Determination of sequence conservation levels
We used the SiPhy19
algorithm and software package (http://www.broadinstitute.org/genome_bio/siphy/
) to estimate ω
, the deviation (‘contraction’ or ‘extension’) of the branch length compared to the neutral tree based on the total number of substitutions estimated from the alignment of the region of interest across 20 placental mammals (build MM9, http://hgdownload.cse.ucsc.edu/goldenPath/mm9/multiz30way/
). For global (whole transcript) conservation, we estimated ω
for each protein coding, lincRNA and antisense transcript exon and compared it to similarly sized regions within introns. To identify local regions of conservation within a transcript, we computed ω for all 12-mers within the transcript sequence, and assigned a p
-value for each 12-mer based on the chi-square distribution, as previously described19
. We then took all 12-mers showing significance at p
< 0.05, collapsed overlapping 12-mers, and identified constrained regions within the transcript (e.g.
Supplementary Fig. 6
We estimated maximal supported open reading frames (ORFs) for each transcript built by scanning for start codons and computing the length (in nucleotides) until the first stop codon was reached.
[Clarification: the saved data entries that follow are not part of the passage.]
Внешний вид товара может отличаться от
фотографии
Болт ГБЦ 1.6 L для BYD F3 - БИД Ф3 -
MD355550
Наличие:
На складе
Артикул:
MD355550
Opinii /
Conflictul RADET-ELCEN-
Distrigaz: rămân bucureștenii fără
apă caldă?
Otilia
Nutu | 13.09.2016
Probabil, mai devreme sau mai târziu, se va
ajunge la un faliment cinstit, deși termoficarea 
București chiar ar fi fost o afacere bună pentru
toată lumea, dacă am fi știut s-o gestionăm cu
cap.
To further estimate the coding potential of novel transcripts, we evaluated whether evolutionary sequence substitutions were consistent with the preservation of the reading frame of any detected peptide. In a nutshell, if a transcript encodes a protein, we expect a reduction in frame shifting indels, non synonymous changes and, in general, any substitution that affects the encoded protein. To assess this, we used Codon Substitution Frequency (CSF) method as previously described17–18
Primers were obtained for a randomly selected set of predicted lincRNA, protein coding genes, antisense transcripts, and intron primers (Supplementary Table 2
); all begining with M13 primer sequence. RNA from ESC cells was extracted using Qiagen’s RNeasy kit (74106). A one-step cDNA/RT-PCR reaction was run using Invitrogen’s one-step RT-PCR kit (12574-018), following the manufacturer’s instructions, with the following PCR protocol: 55°C for 30 minutes, 94°C for 2 minutes (94°C for 15 seconds, 64°C for 30 seconds, 68°C for 1 minute – 40 cycles) 68°C for 5 minutes, 4°C forever. Samples were separated on a 3% agarose gel, and all bands were cut out and gel extracted using the QIAquick Gel Extraction Kit 28706. 30ng of DNA were mixed with 3.2pmol M13 forward or M13 reverse primer for sequencing.